◆ **Exercise description**
Please repeat every line of the data below word for word, leaving out the pictures.

(Beginning of Exercise material)

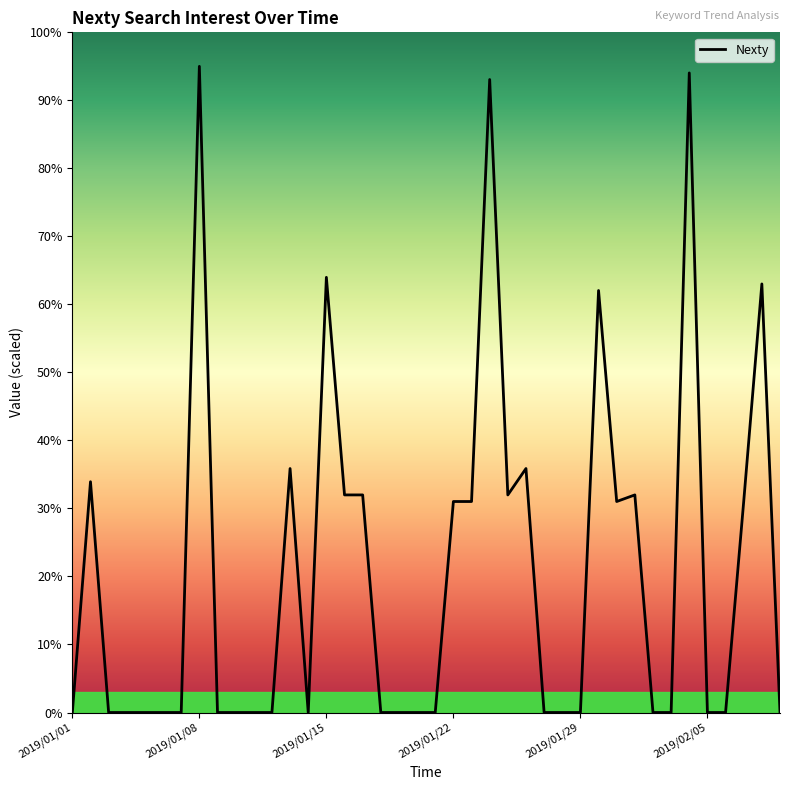

How many lines are shown in the chart?

1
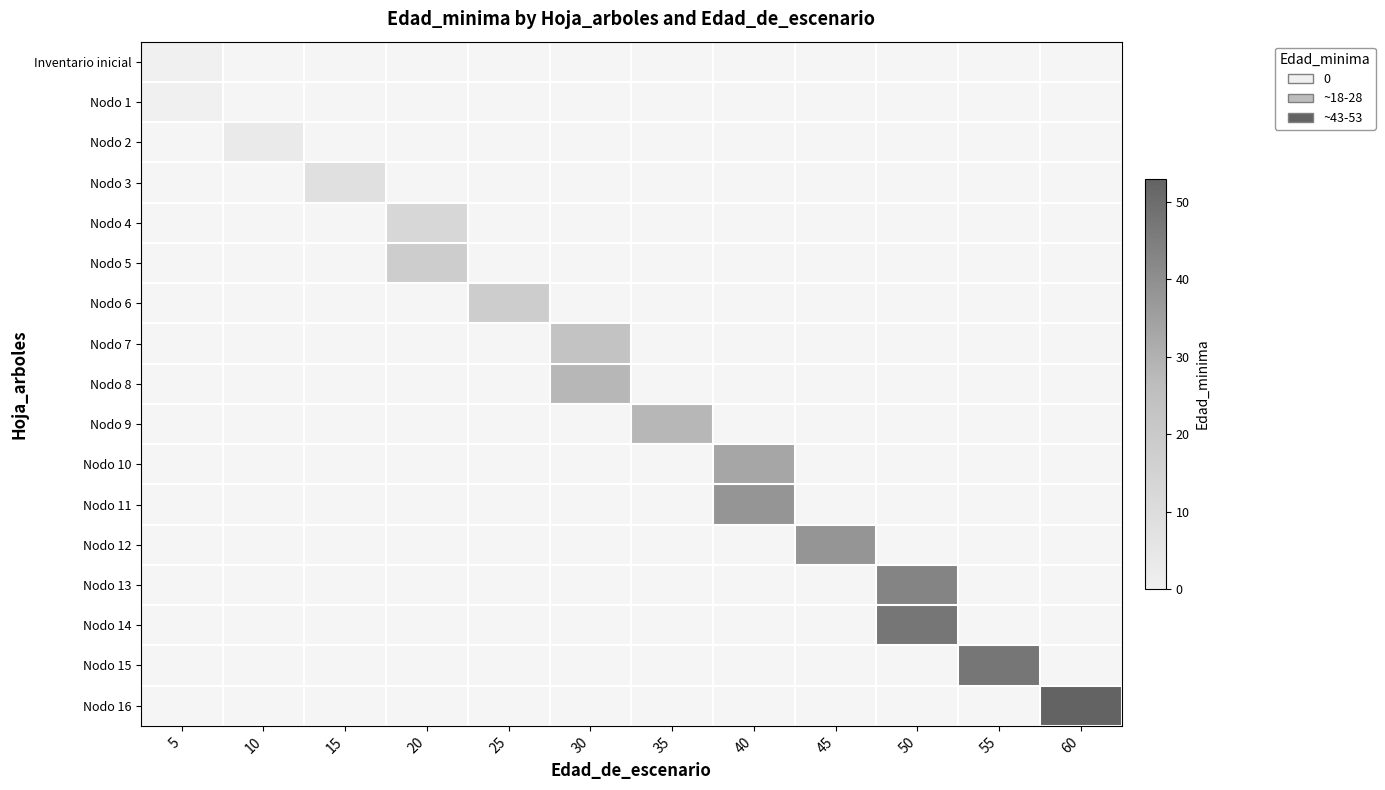

What is the maximum value shown in the chart?

53.0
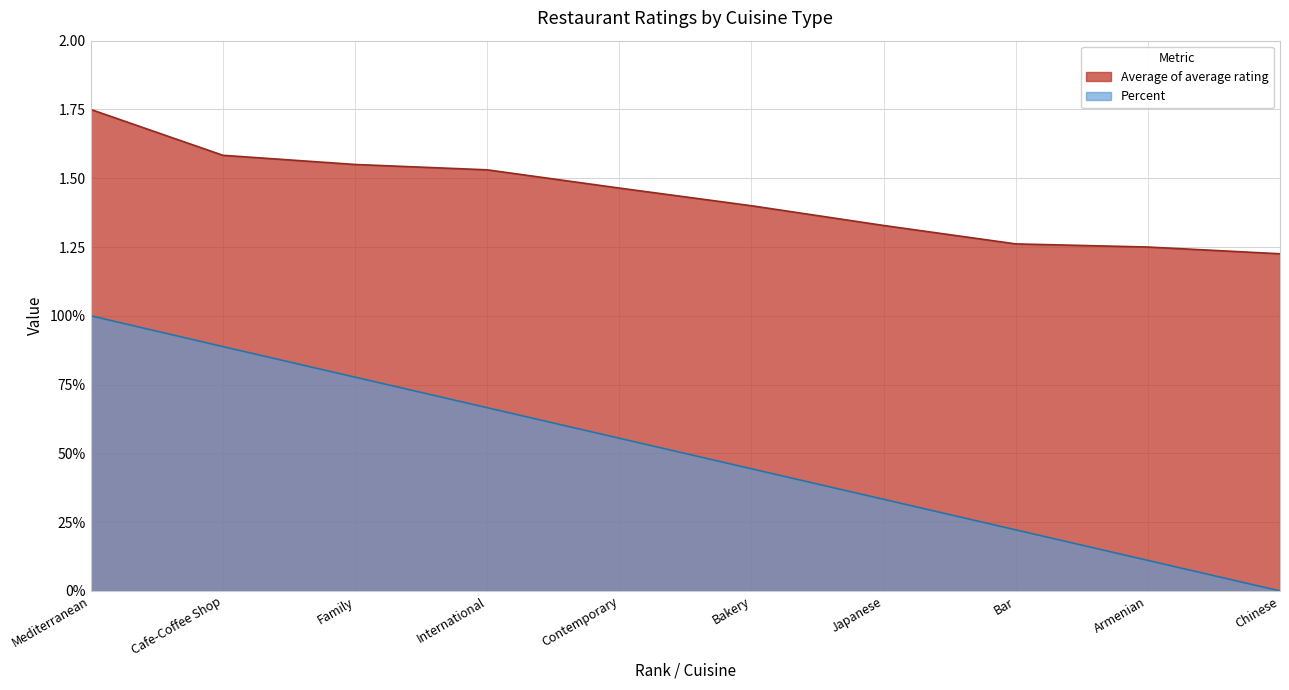

What are all the series names shown in the legend?

Average of average rating, Percent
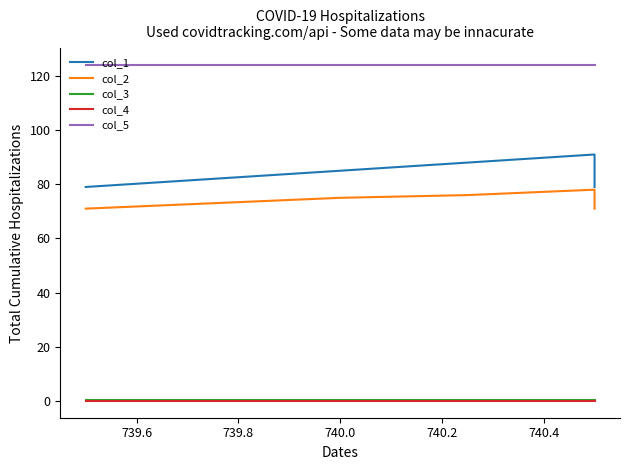

What position from the right is 739.6?

5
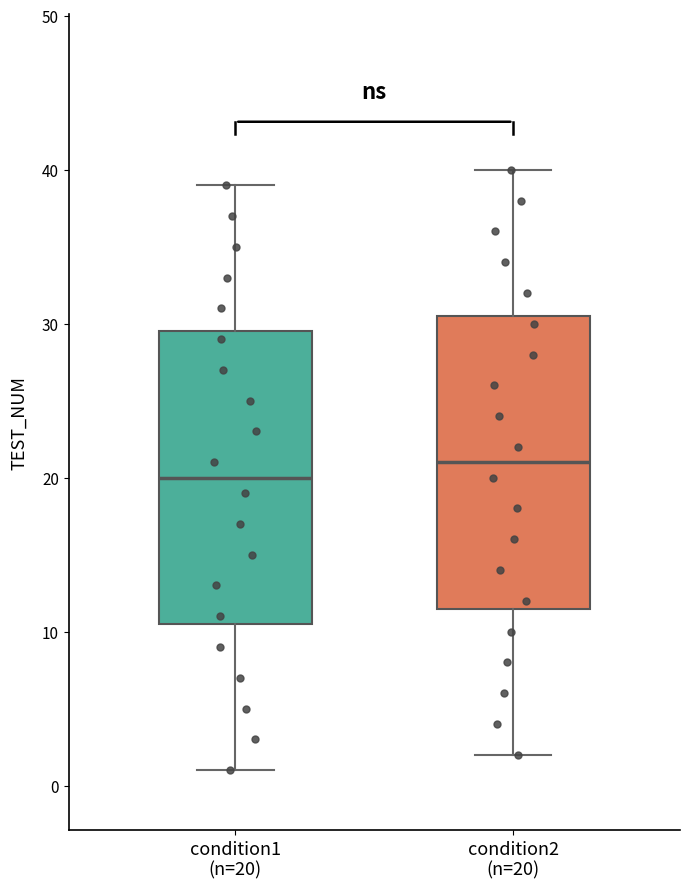

Which box has the lowest median line?

condition1 (n=20)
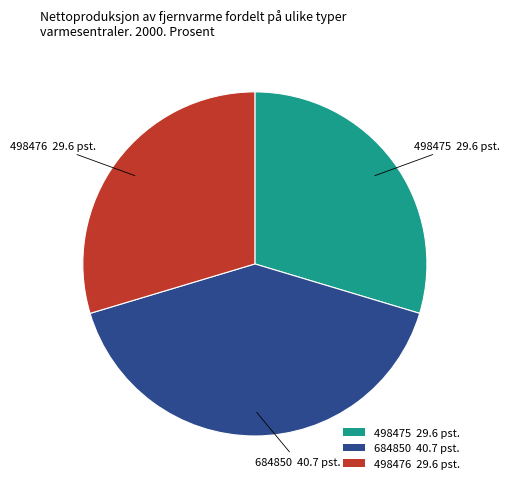

How many slices are in this pie chart?

3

(End of Exercise material)

◆ **Result for this exercise**
How many lines are shown in the chart?

1

What is the maximum value shown in the chart?

53.0

What are all the series names shown in the legend?

Average of average rating, Percent

What position from the right is 739.6?

5

Which box has the lowest median line?

condition1 (n=20)

How many slices are in this pie chart?

3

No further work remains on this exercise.